═══ Source material

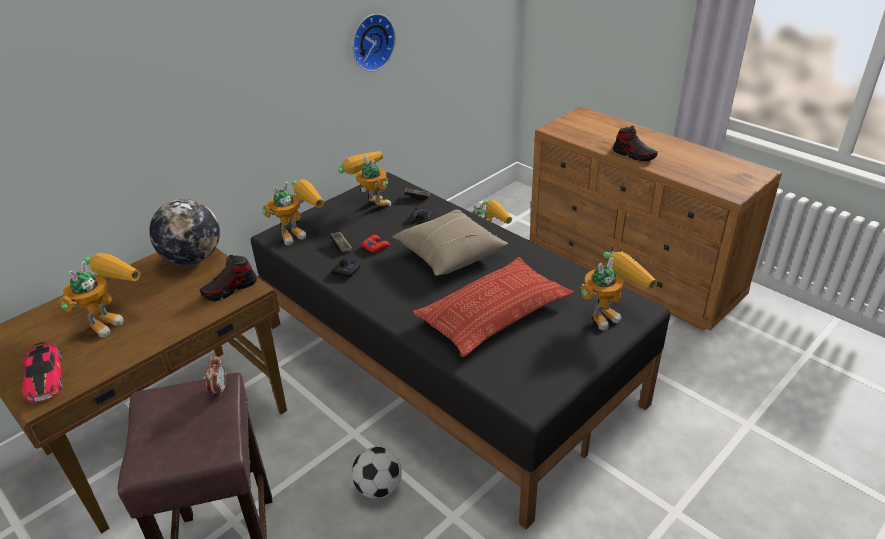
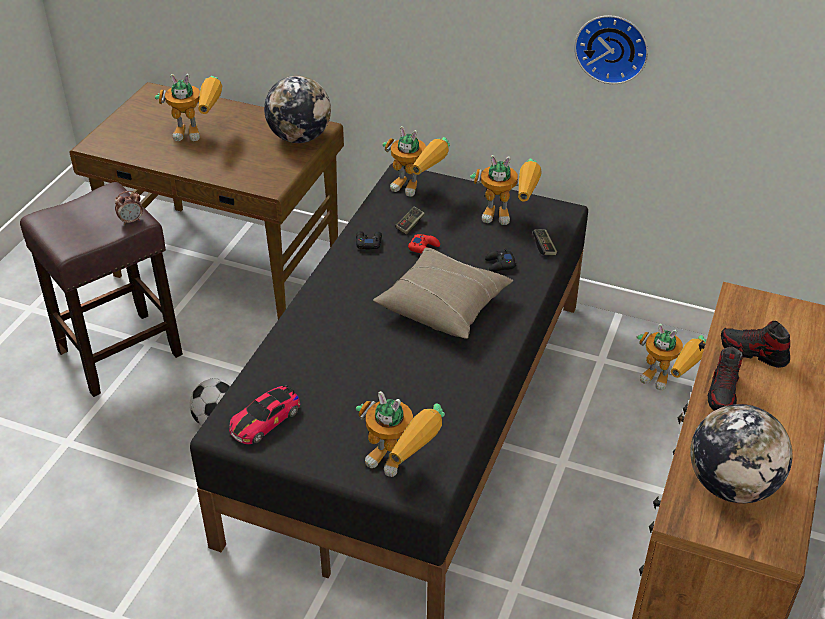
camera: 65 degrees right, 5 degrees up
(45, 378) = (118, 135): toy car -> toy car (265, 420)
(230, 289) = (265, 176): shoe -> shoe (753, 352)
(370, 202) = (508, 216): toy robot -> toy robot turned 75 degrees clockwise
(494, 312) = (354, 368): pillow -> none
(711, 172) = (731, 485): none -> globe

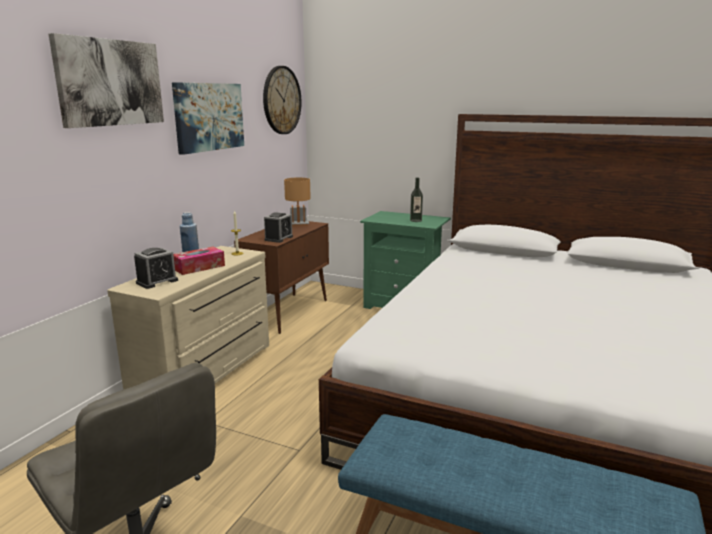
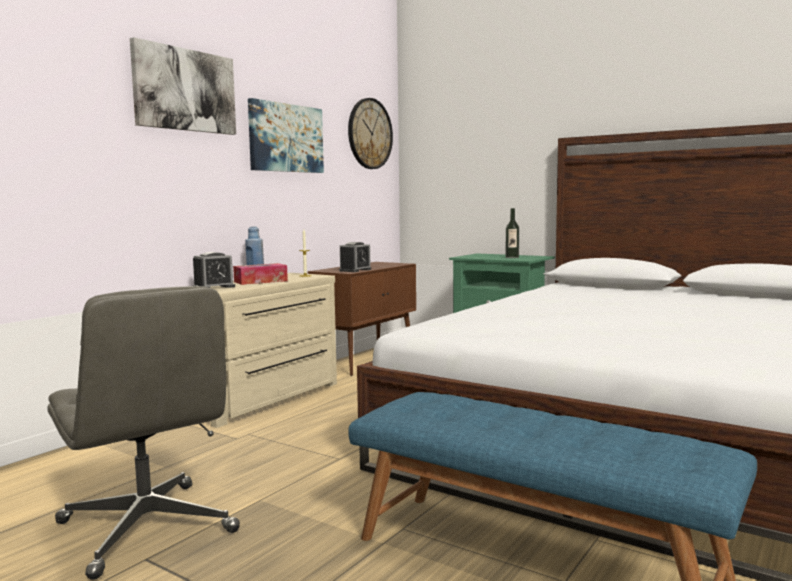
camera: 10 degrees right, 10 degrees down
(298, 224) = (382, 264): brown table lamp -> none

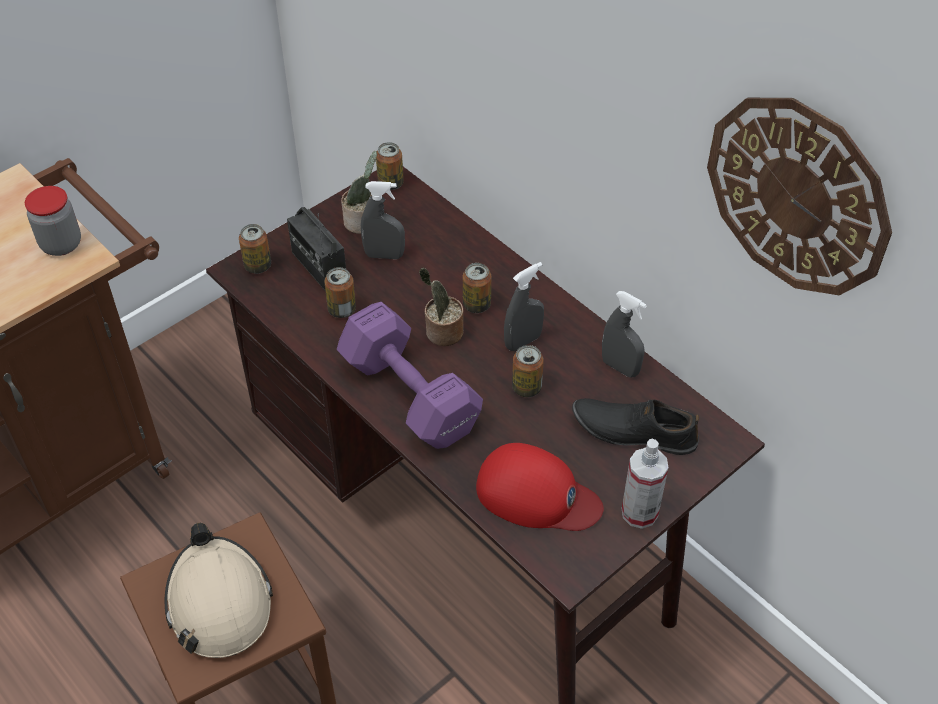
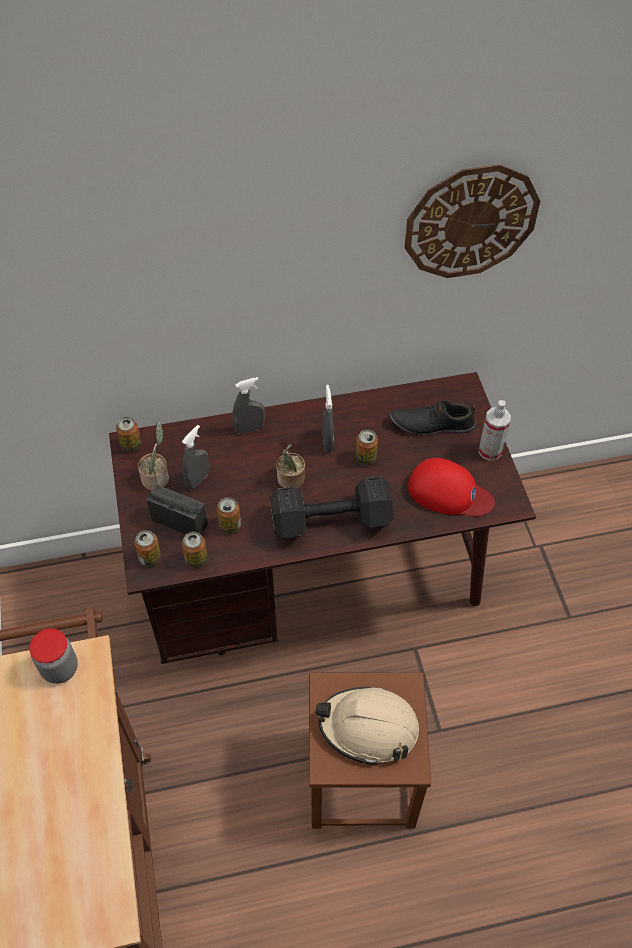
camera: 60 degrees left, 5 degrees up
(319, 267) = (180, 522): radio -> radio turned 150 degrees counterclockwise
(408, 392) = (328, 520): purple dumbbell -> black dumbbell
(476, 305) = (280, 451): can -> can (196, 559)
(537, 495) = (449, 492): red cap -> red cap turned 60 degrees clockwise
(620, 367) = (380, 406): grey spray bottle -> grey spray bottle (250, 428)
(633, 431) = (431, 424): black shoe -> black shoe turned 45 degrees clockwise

══════

What to produce:
Every record above should come back exactly, but without its pictures.

Problem solution:
camera: 65 degrees right, 5 degrees up
(45, 378) = (118, 135): toy car -> toy car (265, 420)
(230, 289) = (265, 176): shoe -> shoe (753, 352)
(370, 202) = (508, 216): toy robot -> toy robot turned 75 degrees clockwise
(494, 312) = (354, 368): pillow -> none
(711, 172) = (731, 485): none -> globe

camera: 10 degrees right, 10 degrees down
(298, 224) = (382, 264): brown table lamp -> none

camera: 60 degrees left, 5 degrees up
(319, 267) = (180, 522): radio -> radio turned 150 degrees counterclockwise
(408, 392) = (328, 520): purple dumbbell -> black dumbbell
(476, 305) = (280, 451): can -> can (196, 559)
(537, 495) = (449, 492): red cap -> red cap turned 60 degrees clockwise
(620, 367) = (380, 406): grey spray bottle -> grey spray bottle (250, 428)
(633, 431) = (431, 424): black shoe -> black shoe turned 45 degrees clockwise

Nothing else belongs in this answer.